### Questions
- A) Answer these questions from the clock framework discussion, one line each.
(i) Which file does the writer look at when discussing naming?
(ii) Which two names does the writer give as brief and clear?
(iii) Whose rate, according to the reply, should the clk_set_rate call not affect?
- B) Translate this sentence from the clock framework discussion into French: "This call might trigger rate changes inside the tree to accommodate the request from various children, but should not affect the rate of the leaf nodes."
- C) Print the stretch of the clock framework discussion from "IMHO, the rates" through "and/or the wording?", unchanged.

### Source text
=====

I tend to agree with Saravana for brevity.  Looking at clk-basic.c,
I do not think it's necessary to encode 'hw' in naming of clk_hw_fixed,
clk_hw_gate and any clocks wrapping 'struct clk' in there.  For
example, naming like clk_dummy, clk_imx seems brevity and clear,
and we do not need clk_hw_dummy and clk_hw_imx necessarily.

[...]

  +
  +clk_set_rate - Attempts to change the clk rate to the one specified.
  +Depending on a variety of common flags it may fail to maintain system
  +stability or result in a variety of other clk rates changing.
 
  I'm not sure if this is intentional or if it's a mistake in phrasing it. 
  IMHO, the rates of other clocks that are actually made available to device 
  drivers should not be changed. This call might trigger rate changes inside 
  the tree to accommodate the request from various children, but should not 
  affect the rate of the leaf nodes.
 
  Can you please clarify the intention and/or the wording?

=====

### Material supplied
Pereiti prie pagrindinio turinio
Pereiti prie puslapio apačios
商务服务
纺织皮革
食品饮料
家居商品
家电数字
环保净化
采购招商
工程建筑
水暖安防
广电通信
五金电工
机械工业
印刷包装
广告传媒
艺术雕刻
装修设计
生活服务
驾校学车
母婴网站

=====

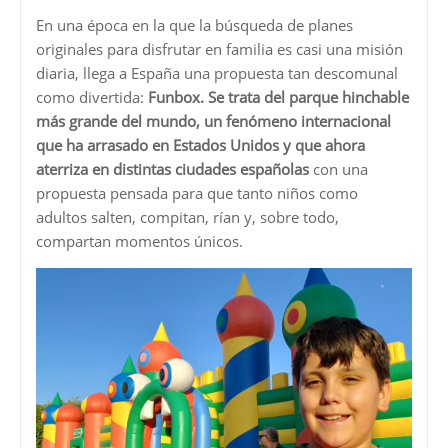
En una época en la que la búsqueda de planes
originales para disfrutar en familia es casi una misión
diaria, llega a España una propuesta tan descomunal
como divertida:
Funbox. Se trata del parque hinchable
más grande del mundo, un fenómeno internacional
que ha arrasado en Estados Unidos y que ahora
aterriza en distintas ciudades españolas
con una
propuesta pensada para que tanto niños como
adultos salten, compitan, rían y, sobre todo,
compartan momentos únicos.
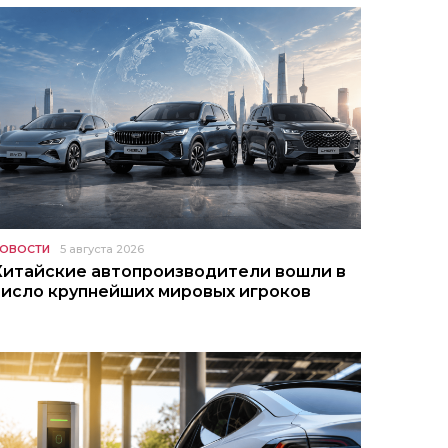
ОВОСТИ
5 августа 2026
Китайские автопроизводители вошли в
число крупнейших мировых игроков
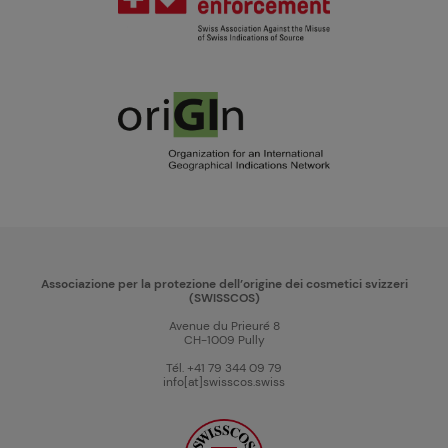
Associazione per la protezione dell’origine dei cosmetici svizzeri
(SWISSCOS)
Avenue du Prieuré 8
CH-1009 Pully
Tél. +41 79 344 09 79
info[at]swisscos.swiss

=====

### Task results
- A)
(i) clk-basic.c
(ii) clk_dummy and clk_imx
(iii) The leaf nodes

- B) Cet appel pourrait déclencher des changements de fréquence à l'intérieur de l'arbre afin de satisfaire la demande de divers enfants, mais ne devrait pas affecter la fréquence des nœuds feuilles.

- C)
IMHO, the rates of other clocks that are actually made available to device 
  drivers should not be changed. This call might trigger rate changes inside 
  the tree to accommodate the request from various children, but should not 
  affect the rate of the leaf nodes.
 
  Can you please clarify the intention and/or the wording?